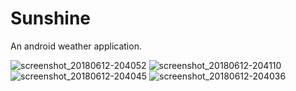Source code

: # Sunshine
An android weather application.



![screenshot_20180612-204052](https://user-images.githubusercontent.com/6703672/41317588-4cf6200a-6e9e-11e8-81f3-85126f9989c4.png)
![screenshot_20180612-204110](https://user-images.githubusercontent.com/6703672/41317081-cb106326-6e9c-11e8-8b5a-af63538b39ca.png)
![screenshot_20180612-204045](https://user-images.githubusercontent.com/6703672/41317111-e14fdbda-6e9c-11e8-9b8a-c39638b29133.png)
![screenshot_20180612-204036](https://user-images.githubusercontent.com/6703672/41317114-e4698e42-6e9c-11e8-8772-f081b7136147.png)
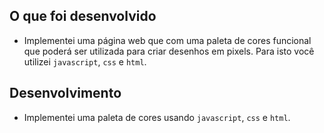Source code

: ## O que foi desenvolvido

- Implementei uma página web que com uma paleta de cores funcional que poderá ser utilizada para criar desenhos em pixels. Para isto você utilizei `javascript`, `css` e `html`.

## Desenvolvimento

- Implementei uma paleta de cores usando `javascript`, `css` e `html`.
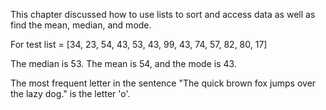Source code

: This chapter discussed how to use lists to sort and access data as well as find the mean, median, and mode.

For test list = [34, 23, 54, 43, 53, 43, 99, 43, 74, 57, 82, 80, 17]

The median is 53. The mean is 54, and the mode is 43.

The most frequent letter in the sentence "The quick brown fox jumps over the lazy dog." is the letter 'o'.
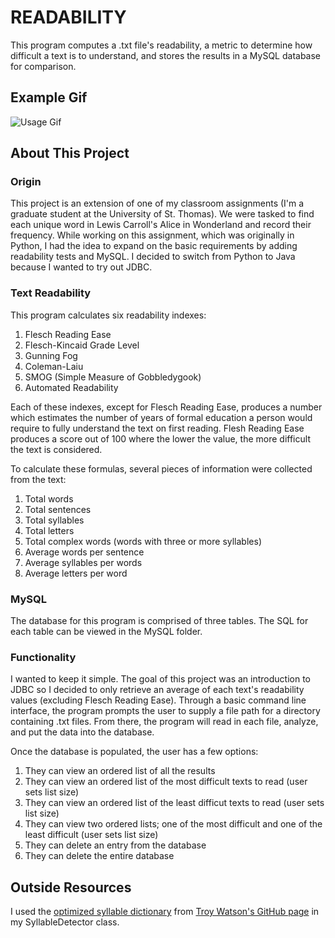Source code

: # READABILITY
This program computes a .txt file's readability, a metric to determine how difficult a text is to understand, and stores the results in a MySQL database for comparison.  

## Example Gif
![Usage Gif](ReadabilityVideo.gif)

## About This Project
### Origin
This project is an extension of one of my classroom assignments (I'm a graduate student at the University of St. Thomas).  We were tasked to find each unique word in Lewis Carroll's Alice in Wonderland and record their frequency.  While working on this assignment, which was originally in Python, I had the idea to expand on the basic requirements by adding readability tests and MySQL.  I decided to switch from Python to Java because I wanted to try out JDBC.


### Text Readability
This program calculates six readability indexes:

  1. Flesch Reading Ease
  1. Flesch-Kincaid Grade Level
  1. Gunning Fog
  1. Coleman-Laiu
  1. SMOG (Simple Measure of Gobbledygook)
  1. Automated Readability
  
Each of these indexes, except for Flesch Reading Ease, produces a number which estimates the number of years of formal education a person would require to fully understand the text on first reading.  Flesh Reading Ease produces a score out of 100 where the lower the value, the more difficult the text is considered.    

To calculate these formulas, several pieces of information were collected from the text:

  1. Total words
  1. Total sentences
  1. Total syllables
  1. Total letters
  1. Total complex words (words with three or more syllables)
  1. Average words per sentence
  1. Average syllables per words
  1. Average letters per word

### MySQL
The database for this program is comprised of three tables.  The SQL for each table can be viewed in the MySQL folder.

### Functionality
I wanted to keep it simple.  The goal of this project was an introduction to JDBC so I decided to only retrieve an average of each text's readability values (excluding Flesch Reading Ease).  Through a basic command line interface, the program prompts the user to supply a file path for a directory containing .txt files.  From there, the program will read in each file, analyze, and put the data into the database.  

Once the database is populated, the user has a few options:  
  1. They can view an ordered list of all the results 
  1. They can view an ordered list of the most difficult texts to read (user sets list size) 
  1. They can view an ordered list of the least difficut texts to read (user sets list size)
  1. They can view two ordered lists; one of the most difficult and one of the least difficult (user sets list size)
  1. They can delete an entry from the database
  1. They can delete the entire database


## Outside Resources
I used the [optimized syllable dictionary](https://github.com/troywatson/Lawrence-Style-Checker/blob/master/dict/syllables-optimized-list.txt) from [Troy Watson's GitHub page](https://github.com/troywatson/Lawrence-Style-Checker) in my SyllableDetector class.
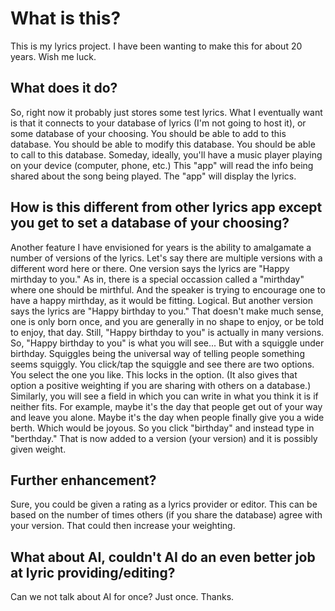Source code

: <!--

# Getting Started with Create React App

This project was bootstrapped with [Create React App](https://github.com/facebook/create-react-app).

## Available Scripts

In the project directory, you can run:

### `npm start`

Runs the app in the development mode.\
Open [http://localhost:3000](http://localhost:3000) to view it in your browser.

The page will reload when you make changes.\
You may also see any lint errors in the console.

### `npm test`

Launches the test runner in the interactive watch mode.\
See the section about [running tests](https://facebook.github.io/create-react-app/docs/running-tests) for more information.

### `npm run build`

Builds the app for production to the `build` folder.\
It correctly bundles React in production mode and optimizes the build for the best performance.

The build is minified and the filenames include the hashes.\
Your app is ready to be deployed!

See the section about [deployment](https://facebook.github.io/create-react-app/docs/deployment) for more information.

### `npm run eject`

**Note: this is a one-way operation. Once you `eject`, you can't go back!**

If you aren't satisfied with the build tool and configuration choices, you can `eject` at any time. This command will remove the single build dependency from your project.

Instead, it will copy all the configuration files and the transitive dependencies (webpack, Babel, ESLint, etc) right into your project so you have full control over them. All of the commands except `eject` will still work, but they will point to the copied scripts so you can tweak them. At this point you're on your own.

You don't have to ever use `eject`. The curated feature set is suitable for small and middle deployments, and you shouldn't feel obligated to use this feature. However we understand that this tool wouldn't be useful if you couldn't customize it when you are ready for it.

## Learn More

You can learn more in the [Create React App documentation](https://facebook.github.io/create-react-app/docs/getting-started).

To learn React, check out the [React documentation](https://reactjs.org/).

### Code Splitting

This section has moved here: [https://facebook.github.io/create-react-app/docs/code-splitting](https://facebook.github.io/create-react-app/docs/code-splitting)

### Analyzing the Bundle Size

This section has moved here: [https://facebook.github.io/create-react-app/docs/analyzing-the-bundle-size](https://facebook.github.io/create-react-app/docs/analyzing-the-bundle-size)

### Making a Progressive Web App

This section has moved here: [https://facebook.github.io/create-react-app/docs/making-a-progressive-web-app](https://facebook.github.io/create-react-app/docs/making-a-progressive-web-app)

### Advanced Configuration

This section has moved here: [https://facebook.github.io/create-react-app/docs/advanced-configuration](https://facebook.github.io/create-react-app/docs/advanced-configuration)

### Deployment

This section has moved here: [https://facebook.github.io/create-react-app/docs/deployment](https://facebook.github.io/create-react-app/docs/deployment)

### `npm run build` fails to minify

This section has moved here: [https://facebook.github.io/create-react-app/docs/troubleshooting#npm-run-build-fails-to-minify](https://facebook.github.io/create-react-app/docs/troubleshooting#npm-run-build-fails-to-minify)

-->

# What is this?

This is my lyrics project.
I have been wanting to make this for about 20 years.
Wish me luck.

## What does it do?

So, right now it probably just stores some test lyrics.
What I eventually want is that it connects to your database of lyrics (I'm not going to host it), or some database of your choosing.
You should be able to add to this database.
You should be able to modify this database.
You should be able to call to this database.
Someday, ideally, you'll have a music player playing on your device (computer, phone, etc.)
This "app" will read the info being shared about the song being played.
The "app" will display the lyrics.

## How is this different from other lyrics app except you get to set a database of your choosing?

Another feature I have envisioned for years is the ability to amalgamate a number of versions of the lyrics.
Let's say there are multiple versions with a different word here or there.
One version says the lyrics are "Happy mirthday to you."
As in, there is a special occassion called a "mirthday" where one should be mirthful.
And the speaker is trying to encourage one to have a happy mirthday, as it would be fitting.  Logical.
But another version says the lyrics are "Happy birthday to you."
That doesn't make much sense, one is only born once, and you are generally in no shape to enjoy, or be told to enjoy, that day.
Still, "Happy birthday to you" is actually in many versions.
So, "Happy birthday to you" is what you will see...  But with a squiggle under birthday.
Squiggles being the universal way of telling people something seems squiggly.
You click/tap the squiggle and see there are two options.  You select the one you like.
This locks in the option.  (It also gives that option a positive weighting if you are sharing with others on a database.)
Similarly, you will see a field in which you can write in what you think it is if neither fits.
For example, maybe it's the day that people get out of your way and leave you alone.
Maybe it's the day when people finally give you a wide berth.  Which would be joyous.
So you click "birthday" and instead type in "berthday."
That is now added to a version (your version) and it is possibly given weight.

## Further enhancement?

Sure, you could be given a rating as a lyrics provider or editor.
This can be based on the number of times others (if you share the database) agree with your version.
That could then increase your weighting.

## What about AI, couldn't AI do an even better job at lyric providing/editing?

Can we not talk about AI for once?  Just once.  Thanks.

> [Work to be completed]: In the data, starting with the line that contains "- Implementei uma página" and going on through the line that contains "median, and mode.", swap "javascript" for "typescript" and give those lines back with everything else unchanged, leaving out the pictures.

> [Task output]:
- Implementei uma página web que com uma paleta de cores funcional que poderá ser utilizada para criar desenhos em pixels. Para isto você utilizei `typescript`, `css` e `html`.

## Desenvolvimento

- Implementei uma paleta de cores usando `typescript`, `css` e `html`.
Source code

: This chapter discussed how to use lists to sort and access data as well as find the mean, median, and mode.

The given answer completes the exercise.